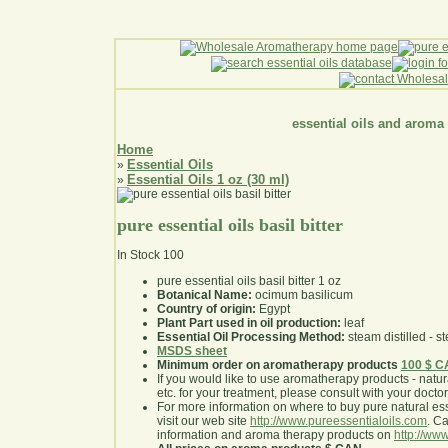
essential oils and aroma
Home
Essential Oils
»
Essential Oils 1 oz (30 ml)
»
pure essential oils basil bitter
In Stock
100
pure essential oils basil bitter 1 oz
Botanical Name:
ocimum basilicum
Country of origin:
Egypt
Plant Part used in oil production:
leaf
Essential Oil Processing Method:
steam distilled - st
MSDS sheet
Minimum order on aromatherapy products
100 $ 
If you would like to use aromatherapy products - natural
etc. for your treatment, please consult with your doctor 
For more information on where to buy pure natural ess
visit our web site
http://www.pureessentialoils.com
. C
information and aroma therapy products on
http://www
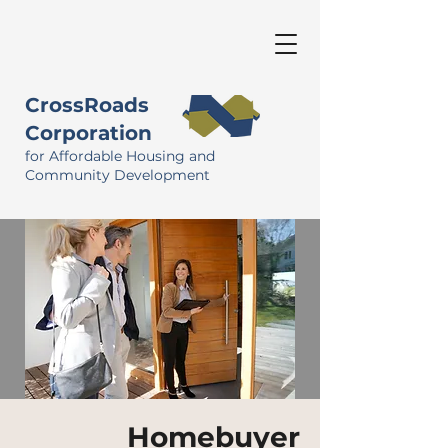
CrossRoads
Corporation
for Affordable Housing and
Community Development
Homebuyer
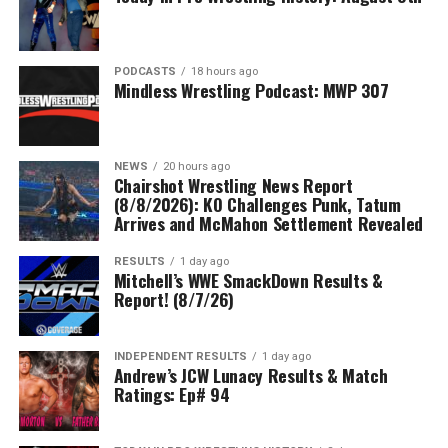
PODCASTS
18 hours ago
Mindless Wrestling Podcast: MWP 307
NEWS
20 hours ago
Chairshot Wrestling News Report
(8/8/2026): KO Challenges Punk, Tatum
Arrives and McMahon Settlement Revealed
RESULTS
1 day ago
Mitchell’s WWE SmackDown Results &
Report! (8/7/26)
INDEPENDENT RESULTS
1 day ago
Andrew’s JCW Lunacy Results & Match
Ratings: Ep# 94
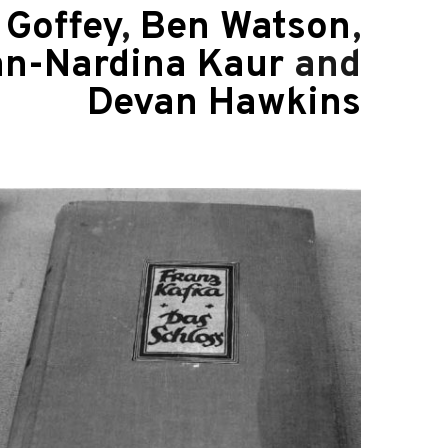
Goffey
,
Ben Watson
,
an-Nardina Kaur
and
Devan Hawkins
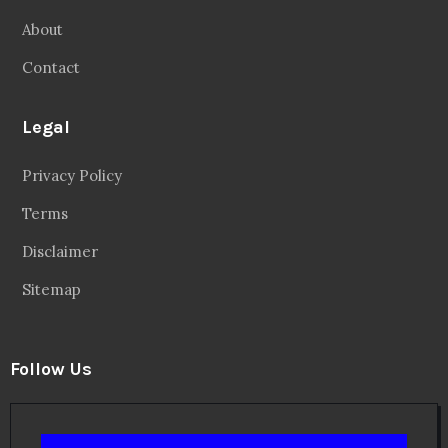
About
Contact
Legal
Privacy Policy
Terms
Disclaimer
Sitemap
Follow Us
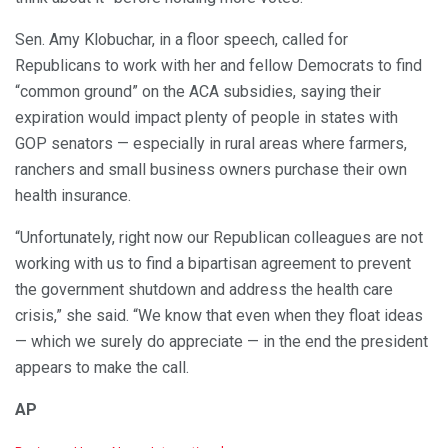
Sen. Amy Klobuchar, in a floor speech, called for
Republicans to work with her and fellow Democrats to find
“common ground” on the ACA subsidies, saying their
expiration would impact plenty of people in states with
GOP senators — especially in rural areas where farmers,
ranchers and small business owners purchase their own
health insurance.
“Unfortunately, right now our Republican colleagues are not
working with us to find a bipartisan agreement to prevent
the government shutdown and address the health care
crisis,” she said. “We know that even when they float ideas
— which we surely do appreciate — in the end the president
appears to make the call.
AP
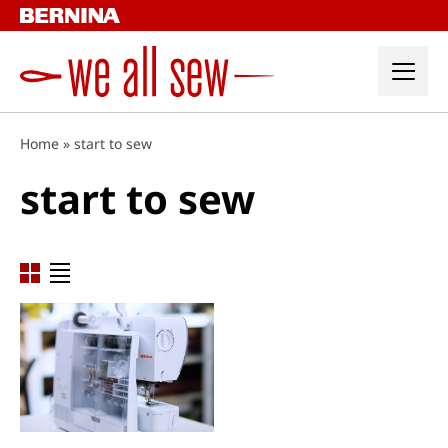
Skip
to
content
Home
»
start to sew
start to sew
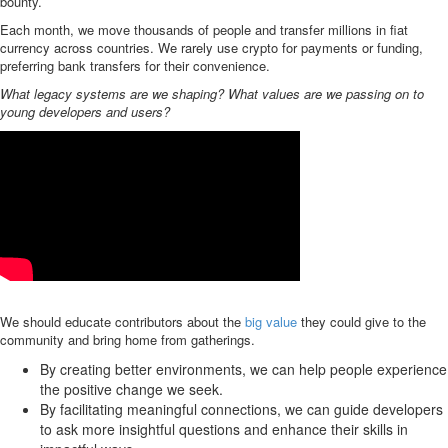
bounty.
Each month, we move thousands of people and transfer millions in fiat
currency across countries. We rarely use crypto for payments or funding,
preferring bank transfers for their convenience.
What legacy systems are we shaping? What values are we passing on to
young developers and users?
We should educate contributors about the
big value
they could give to the
community and bring home from gatherings.
By creating better environments, we can help people experience
the positive change we seek.
By facilitating meaningful connections, we can guide developers
to ask more insightful questions and enhance their skills in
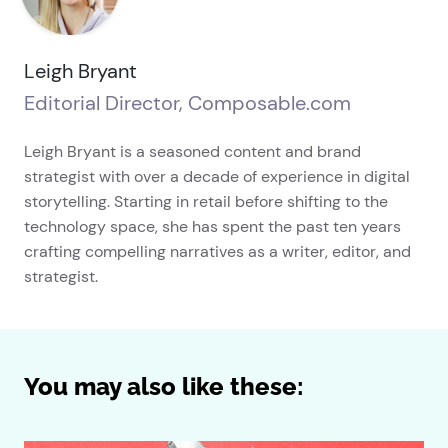
Leigh Bryant
Editorial Director, Composable.com
Leigh Bryant is a seasoned content and brand
strategist with over a decade of experience in digital
storytelling. Starting in retail before shifting to the
technology space, she has spent the past ten years
crafting compelling narratives as a writer, editor, and
strategist.
You may also like these:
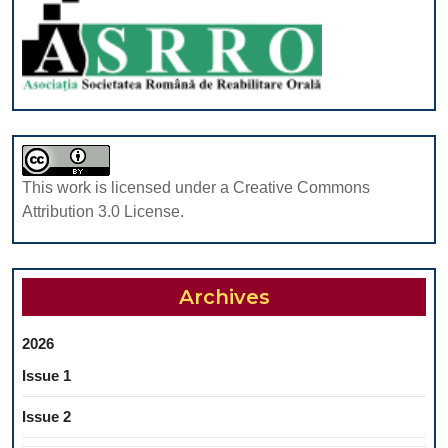
IN
NORMAL
BODY
MASS
INDEX
AND
OBESE
This work is licensed under a Creative Commons
CHILDREN
Attribution 3.0 License.
Archives
2026
Issue 1
Issue 2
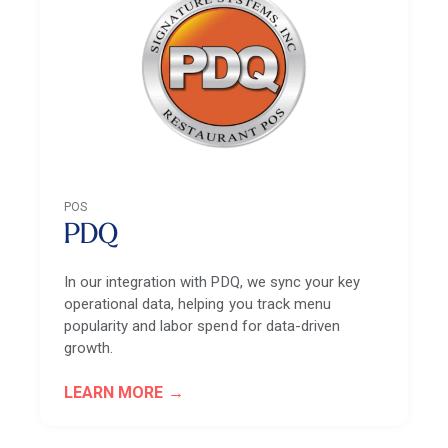
POS
PDQ
In our integration with PDQ, we sync your key
operational data, helping you track menu
popularity and labor spend for data-driven
growth.
LEARN MORE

◆ ◆ ◆ ◆ ◆ ◆ ◆

Retype all entries exactly; omit pictures.

> Solution
essential oils and aroma
Home
Essential Oils
»
Essential Oils 1 oz (30 ml)
»
pure essential oils basil bitter
In Stock
100
pure essential oils basil bitter 1 oz
Botanical Name:
ocimum basilicum
Country of origin:
Egypt
Plant Part used in oil production:
leaf
Essential Oil Processing Method:
steam distilled - st
MSDS sheet
Minimum order on aromatherapy products
100 $ 
If you would like to use aromatherapy products - natural
etc. for your treatment, please consult with your doctor 
For more information on where to buy pure natural ess
visit our web site
http://www.pureessentialoils.com
. C
information and aroma therapy products on
http://www
CrossRoads
Corporation
for Affordable Housing and
Community Development
Homebuyer
PODCASTS
18 hours ago
Mindless Wrestling Podcast: MWP 307
NEWS
20 hours ago
Chairshot Wrestling News Report
(8/8/2026): KO Challenges Punk, Tatum
Arrives and McMahon Settlement Revealed
RESULTS
1 day ago
Mitchell’s WWE SmackDown Results &
Report! (8/7/26)
INDEPENDENT RESULTS
1 day ago
Andrew’s JCW Lunacy Results & Match
Ratings: Ep# 94
Goffey
,
Ben Watson
,
an-Nardina Kaur
and
Devan Hawkins
About
Contact
Legal
Privacy Policy
Terms
Disclaimer
Sitemap
Follow Us
Sen. Amy Klobuchar, in a floor speech, called for
Republicans to work with her and fellow Democrats to find
“common ground” on the ACA subsidies, saying their
expiration would impact plenty of people in states with
GOP senators — especially in rural areas where farmers,
ranchers and small business owners purchase their own
health insurance.
“Unfortunately, right now our Republican colleagues are not
working with us to find a bipartisan agreement to prevent
the government shutdown and address the health care
crisis,” she said. “We know that even when they float ideas
— which we surely do appreciate — in the end the president
appears to make the call.
AP
Skip
to
content
Home
»
start to sew
start to sew
bounty.
Each month, we move thousands of people and transfer millions in fiat
currency across countries. We rarely use crypto for payments or funding,
preferring bank transfers for their convenience.
What legacy systems are we shaping? What values are we passing on to
young developers and users?
We should educate contributors about the
big value
they could give to the
community and bring home from gatherings.
By creating better environments, we can help people experience
the positive change we seek.
By facilitating meaningful connections, we can guide developers
to ask more insightful questions and enhance their skills in
Leigh Bryant
Editorial Director, Composable.com
Leigh Bryant is a seasoned content and brand
strategist with over a decade of experience in digital
storytelling. Starting in retail before shifting to the
technology space, she has spent the past ten years
crafting compelling narratives as a writer, editor, and
strategist.
You may also like these:
IN
NORMAL
BODY
MASS
INDEX
AND
OBESE
This work is licensed under a Creative Commons
CHILDREN
Attribution 3.0 License.
Archives
2026
Issue 1
Issue 2
POS
PDQ
In our integration with PDQ, we sync your key
operational data, helping you track menu
popularity and labor spend for data-driven
growth.
LEARN MORE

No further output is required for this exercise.